Pour limiter le décrochage, la ministre souhaite renforcer l'autonomie des collèges, l'interdisciplinarité et l'accompagnement personnalisé des élèves.

Mais les syndicats redoutent que l'autonomie donne trop de pouvoir aux chefs d'établissement et que l'interdisciplinarité grignote les horaires de chaque matière, dans un pays où le corps professoral est très attaché à ses disciplines.

Les inquiétudes sont encore plus fortes chez les profs de langue.

Les enseignants de grec et de latin craignent un effritement de leurs horaires avec la suppression de ces options, remplacées par un enseignement pratique consacré aux langues et cultures de l'Antiquité.

Les profs d'allemand pensent que leur discipline pâtira de la suppression des classes bilangues (deux langues étrangères dès 11 ans). La réforme propose à la place deux langues étrangères pour tous à 12 ans (contre 13).

Ces mesures ont suscité de très vives réactions au sein de l'opposition de droite qui réclame le retrait pur et simple de la réforme.

Mardi encore, le parti UMP, principale force d'opposition, a jugé qu'il serait "raisonnable" de retirer la réforme et accusé Najat Vallaud-Belkacem d'"arrogance".

La réforme a aussi ses partisans: la gauche au pouvoir, deux syndicats dits réformateurs, la première fédération de parents d'élèves et... l'enseignement privé catholique, qui scolarise 20% des collégiens en France et auquel la réforme s'applique aussi.

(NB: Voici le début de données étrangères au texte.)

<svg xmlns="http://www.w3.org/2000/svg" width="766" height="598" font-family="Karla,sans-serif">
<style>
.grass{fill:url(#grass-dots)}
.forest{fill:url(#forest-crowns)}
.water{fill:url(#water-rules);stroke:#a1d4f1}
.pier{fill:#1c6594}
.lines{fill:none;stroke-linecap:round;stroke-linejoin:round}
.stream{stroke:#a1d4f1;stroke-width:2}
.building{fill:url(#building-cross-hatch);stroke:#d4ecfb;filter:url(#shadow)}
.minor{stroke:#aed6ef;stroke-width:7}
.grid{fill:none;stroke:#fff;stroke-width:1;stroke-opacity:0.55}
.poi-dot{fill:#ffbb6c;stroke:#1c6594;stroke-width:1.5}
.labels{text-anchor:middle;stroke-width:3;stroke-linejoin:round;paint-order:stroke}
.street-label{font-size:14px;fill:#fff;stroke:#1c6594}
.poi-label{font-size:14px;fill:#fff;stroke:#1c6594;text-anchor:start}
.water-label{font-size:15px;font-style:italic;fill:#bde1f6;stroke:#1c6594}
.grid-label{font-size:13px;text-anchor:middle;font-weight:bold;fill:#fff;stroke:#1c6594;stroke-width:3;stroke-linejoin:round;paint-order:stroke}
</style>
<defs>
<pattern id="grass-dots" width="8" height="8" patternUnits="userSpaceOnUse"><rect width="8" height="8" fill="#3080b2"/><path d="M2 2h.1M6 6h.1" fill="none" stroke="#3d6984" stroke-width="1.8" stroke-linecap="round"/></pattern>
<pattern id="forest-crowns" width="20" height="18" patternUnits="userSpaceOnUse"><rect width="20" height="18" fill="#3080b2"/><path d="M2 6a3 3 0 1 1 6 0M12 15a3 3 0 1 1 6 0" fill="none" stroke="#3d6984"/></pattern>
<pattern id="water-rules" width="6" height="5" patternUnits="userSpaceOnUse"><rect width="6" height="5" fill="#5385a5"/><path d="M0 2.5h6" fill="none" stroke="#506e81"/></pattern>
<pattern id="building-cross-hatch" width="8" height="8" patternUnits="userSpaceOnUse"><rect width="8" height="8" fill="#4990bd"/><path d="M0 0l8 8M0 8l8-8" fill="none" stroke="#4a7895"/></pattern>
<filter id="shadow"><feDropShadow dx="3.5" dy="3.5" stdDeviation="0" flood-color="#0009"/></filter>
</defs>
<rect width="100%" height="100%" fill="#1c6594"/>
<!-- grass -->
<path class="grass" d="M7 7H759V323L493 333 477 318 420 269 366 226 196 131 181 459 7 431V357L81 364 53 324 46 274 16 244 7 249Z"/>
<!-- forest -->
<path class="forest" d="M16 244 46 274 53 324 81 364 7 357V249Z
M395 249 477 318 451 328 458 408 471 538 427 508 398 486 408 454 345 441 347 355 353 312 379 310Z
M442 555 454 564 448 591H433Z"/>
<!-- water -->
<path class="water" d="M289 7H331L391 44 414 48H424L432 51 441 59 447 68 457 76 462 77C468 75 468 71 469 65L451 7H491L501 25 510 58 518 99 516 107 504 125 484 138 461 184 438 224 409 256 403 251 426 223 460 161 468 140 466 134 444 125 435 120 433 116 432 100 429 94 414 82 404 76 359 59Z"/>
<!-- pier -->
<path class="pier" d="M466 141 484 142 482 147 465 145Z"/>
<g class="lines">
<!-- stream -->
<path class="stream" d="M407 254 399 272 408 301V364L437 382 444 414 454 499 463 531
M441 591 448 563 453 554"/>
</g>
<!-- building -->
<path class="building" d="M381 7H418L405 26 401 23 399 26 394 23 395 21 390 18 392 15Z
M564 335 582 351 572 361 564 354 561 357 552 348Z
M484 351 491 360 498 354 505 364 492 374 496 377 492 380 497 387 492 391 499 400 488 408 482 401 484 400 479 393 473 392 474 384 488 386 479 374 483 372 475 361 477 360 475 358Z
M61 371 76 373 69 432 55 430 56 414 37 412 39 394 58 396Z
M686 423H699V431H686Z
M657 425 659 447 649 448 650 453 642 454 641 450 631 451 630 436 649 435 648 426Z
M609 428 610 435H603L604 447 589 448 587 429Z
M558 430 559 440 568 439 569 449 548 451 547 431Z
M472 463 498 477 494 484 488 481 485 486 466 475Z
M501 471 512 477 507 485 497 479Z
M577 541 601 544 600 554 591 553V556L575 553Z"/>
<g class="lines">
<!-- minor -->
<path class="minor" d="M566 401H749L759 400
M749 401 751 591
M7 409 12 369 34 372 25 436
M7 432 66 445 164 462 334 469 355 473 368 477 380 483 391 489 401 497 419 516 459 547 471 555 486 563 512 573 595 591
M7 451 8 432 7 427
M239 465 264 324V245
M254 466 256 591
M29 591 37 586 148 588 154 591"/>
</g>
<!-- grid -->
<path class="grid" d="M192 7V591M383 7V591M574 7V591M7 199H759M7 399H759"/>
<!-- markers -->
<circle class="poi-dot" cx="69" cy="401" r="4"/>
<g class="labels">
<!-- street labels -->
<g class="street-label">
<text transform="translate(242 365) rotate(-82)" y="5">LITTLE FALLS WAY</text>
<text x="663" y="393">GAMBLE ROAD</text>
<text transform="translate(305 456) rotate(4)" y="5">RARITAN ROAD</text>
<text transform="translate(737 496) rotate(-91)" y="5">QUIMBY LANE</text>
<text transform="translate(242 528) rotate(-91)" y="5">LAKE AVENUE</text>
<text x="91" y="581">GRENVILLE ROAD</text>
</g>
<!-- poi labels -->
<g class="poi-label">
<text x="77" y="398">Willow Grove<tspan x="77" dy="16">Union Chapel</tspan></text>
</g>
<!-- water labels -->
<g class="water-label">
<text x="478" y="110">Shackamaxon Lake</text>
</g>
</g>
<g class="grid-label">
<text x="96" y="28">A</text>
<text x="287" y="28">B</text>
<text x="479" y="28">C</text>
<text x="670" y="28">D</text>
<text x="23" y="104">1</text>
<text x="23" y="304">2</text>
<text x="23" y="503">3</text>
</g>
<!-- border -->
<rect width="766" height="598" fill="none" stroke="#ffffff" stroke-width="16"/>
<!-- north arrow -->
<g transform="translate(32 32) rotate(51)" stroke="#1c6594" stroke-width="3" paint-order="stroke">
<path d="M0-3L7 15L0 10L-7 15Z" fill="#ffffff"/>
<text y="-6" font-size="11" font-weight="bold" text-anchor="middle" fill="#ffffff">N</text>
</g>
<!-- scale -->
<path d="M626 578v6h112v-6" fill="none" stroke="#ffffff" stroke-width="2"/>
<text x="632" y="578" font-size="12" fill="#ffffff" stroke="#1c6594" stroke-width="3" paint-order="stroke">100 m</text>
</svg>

En toile de fond s'opposent deux conceptions de l'éducation, qui nourrissent depuis des années des conflits en France: une vision égalitaire souhaite fournir à tous les élèves la même éducation, une autre plus "élitiste" conçoit que les plus méritants puissent se distinguer.

Preuve du caractère brûlant du sujet: parmi les dix manifestations les plus importantes enregistrées à Paris depuis 1945, deux visaient des réformes de l'éducation, en 1984 des écoles privées et en 1986 des universités.